Best memory was either when AJ struck for 40 or when he got his first career high of the season for 27. I was really happy for him because he worked so hard to become starter and finally had the numbers to stand up for it. His season numbers didn't show all the effort he put in for Indiana this year. Also when Granger got like 21 and 11 or something was very awesome.


----------



## Gonzo (Oct 14, 2004)

StephenJackson said:


> He was probably too young to remember the milwaukee series and how huge Best was.


Yeah, I think I was too young to remember. I only remember how much my dad complained about him holding the ball... I hope I didn't base all of my opinion off of that...


----------



## Pacers Fan (Aug 25, 2002)

Larry Legend said:


> Yeah, I think I was too young to remember. I only remember how much my dad complained about him holding the ball... I hope I didn't base all of my opinion off of that...


You should hate Tyus Edney, then. He's the king of holding onto the ****ing ball.


----------



## Gonzo (Oct 14, 2004)

Pacers Fan said:


> You should hate Tyus Edney, then. He's the king of holding onto the ****ing ball.


Yep, I did. I'm really surprised I don't hate Eddie Gill.


----------



## Pacers Fan (Aug 25, 2002)

Larry Legend said:


> I'm really surprised I don't hate Eddie Gill.


Hey!
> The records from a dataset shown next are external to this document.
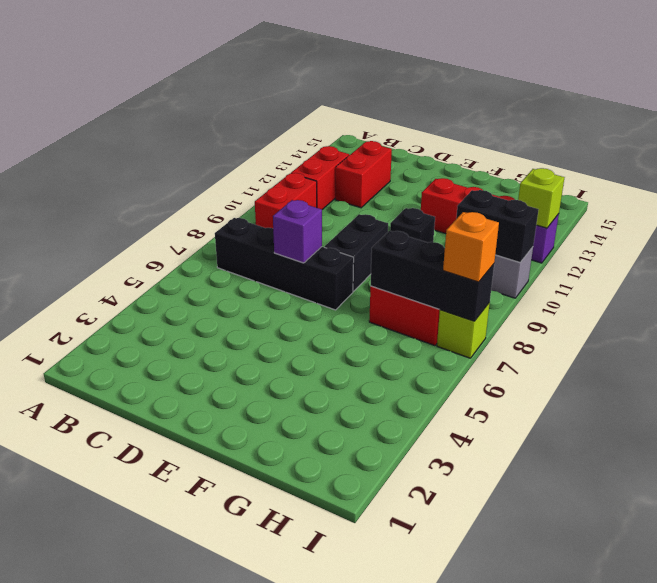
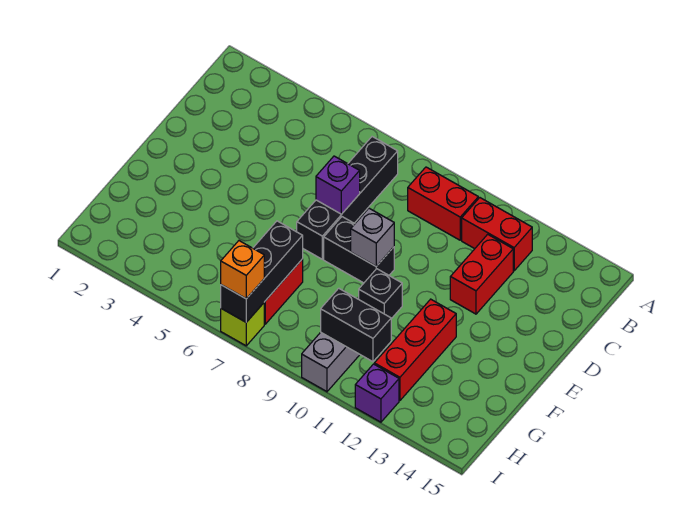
red 1x2 brick [335,141,392,208] -> red 1x2 brick turned to [450,234,513,314]
none -> grey 1x1 brick [351,208,394,266]
black 1x2 brick [456,190,539,263] -> black 1x2 brick turned to [321,288,391,362]
lime 1x1 brick [518,168,565,228] -> none

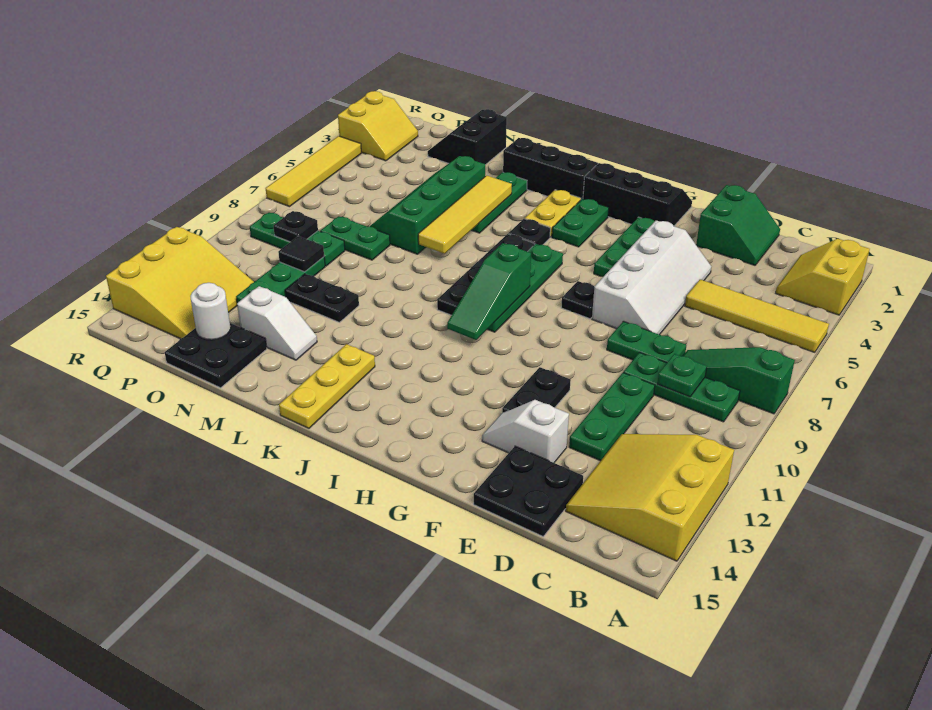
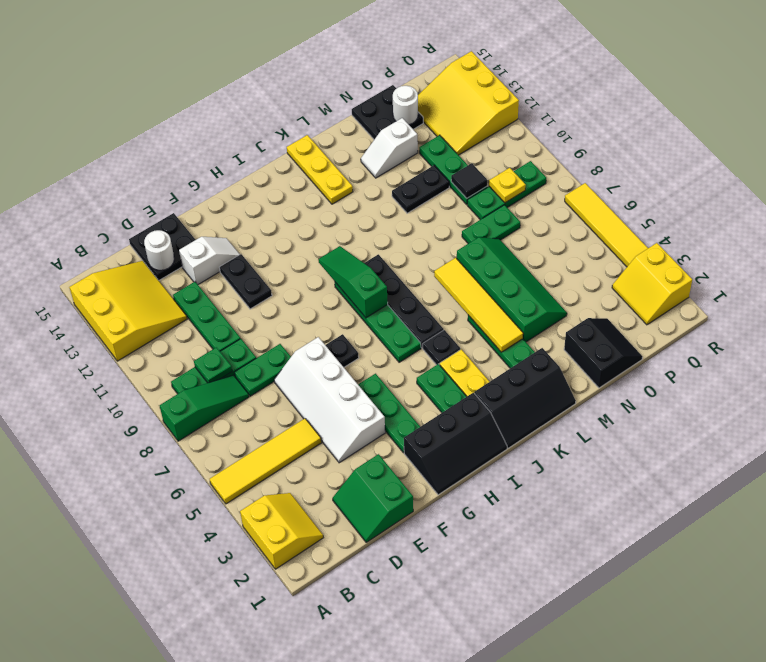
none -> white 1x1 round brick [144,230,174,270]
black 1x1 plate [274,211,318,242] -> yellow 1x1 plate [489,168,526,203]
Gill doesn't usually hold onto the ball, unless he's isolating with like 45 seconds left in the game.


----------



## StephenJackson (Oct 28, 2004)

Larry Legend said:


> Yeah, I think I was too young to remember. I only remember how much my dad complained about him holding the ball... I hope I didn't base all of my opinion off of that...



He did hold on to the ball too much. But he certainly meant a lot to the franchise.


----------



## jermaine7fan (Aug 19, 2005)

Danny's drafting...

Reggie's ceremony...

Everything else pretty much sucked...


----------



## JayRedd (Jan 2, 2006)

jermaine7fan said:


> Danny's drafting...
> 
> Reggie's ceremony...
> 
> Everything else pretty much sucked...


Ditto


----------



## Banjoriddim (Aug 14, 2004)

Hard to pick but I'd go with AJ great playoff preformance.


----------